» Problem to work on: Render this sentence from the piece on city-run grocery stores in Spanish: "A city-run grocery store also would be susceptible to an endless stream of political pressures to operate a less efficient supermarket."

» Passage:
= Beginning of Section =

New York City Should Not Run a Grocery Store
If you think “everything-bagel liberalism” makes transit and affordable housing projects expensive, wait till you see what it does to the price of literal everything bagels.

No one likes high grocery prices. One New York City mayoral candidate thinks the solution is to open city-owned and operated grocery stores.
Earlier today, The New York Times reported on New York Assemblymember Zohran Mamdani's campaign trail proposal to open one city-run supermarket in each of New York City's five boroughs.
"Everywhere I go, I hear New Yorkers talking about the outrageous prices of groceries," he told the Times. "This is a bold and workable plan."
Supporters say that a city-run grocery store could offer cut-rate prices if it were provided with free or discount land from the city and property tax exemptions, and if it bought in bulk.
Private grocery stores already purchase in bulk from established networks of suppliers, so it's not clear how that would give a city-run grocery store a leg up on price competition.
With that caveat, it is technically possible that showering enough tax exemptions and land giveaways on a city-run grocery store would enable it to sell its wares at below-market rates while still being operationally in the black.
Even if we steelman the chances that a city-run grocery store will be successful, that success will generate lots of knock-on problems.
If the city-run grocery store's prices are sufficiently below the rest of the market, one should anticipate shortages. Customers' demand for cheaper groceries would outstrip the store's ability to supply them, leading to queues and empty shelves.
This would be exacerbated by the arbitrage opportunity the city would be creating for entrepreneurs to buy discount products in bulk and resell them at near-market rates on the secondary market.
The city's store would effectively become a subsidized wholesaler that does little to lower the retail price of groceries for the residents it's intended to serve.
The city could prevent shortages by rationing goods so that customers could only buy one gallon of milk at a time. Lower prices would then come at the expense of diminished consumer convenience and the awkward optics of government-enforced rationing of stuff that people used to be able to buy endless quantities of.
This all also presumes the city will actually be able to run an effective grocery store operation. There are boundless reasons to be skeptical of that.
The plan to subsidize grocery stores by siting them on city land will have to contend with the problem that there are likely a limited number of city-owned sites that will make for a good grocery store location. If the location is inconvenient, the value of that land subsidy will be counteracted by a loss of consumer convenience.
A city-run grocery store also would be susceptible to an endless stream of political pressures to operate a less efficient supermarket.
Surely, these city-run grocery stores would have to be staffed by union workers with generous wages, benefits, and protections from being fired. Perhaps the unionized city grocery workers will demand minimum staffing ratios and a ban on self-checkouts. This will raise operating costs and lower consumer convenience.

= End of Section =

» Information:
= Beginning of Section =

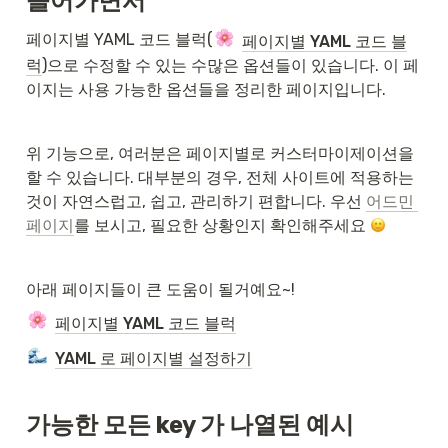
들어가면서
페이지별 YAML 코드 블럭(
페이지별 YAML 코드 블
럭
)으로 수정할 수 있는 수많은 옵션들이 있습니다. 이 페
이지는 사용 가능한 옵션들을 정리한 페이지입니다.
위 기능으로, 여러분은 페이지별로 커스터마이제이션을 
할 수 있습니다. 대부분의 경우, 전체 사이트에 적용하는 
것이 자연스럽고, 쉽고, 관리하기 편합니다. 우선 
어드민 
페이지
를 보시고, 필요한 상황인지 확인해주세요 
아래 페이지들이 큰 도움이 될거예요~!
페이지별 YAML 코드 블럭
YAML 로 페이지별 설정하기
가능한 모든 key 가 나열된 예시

= End of Section =

» Exercise output: Un supermercado administrado por la ciudad también sería susceptible a un flujo interminable de presiones políticas para operar un supermercado menos eficiente.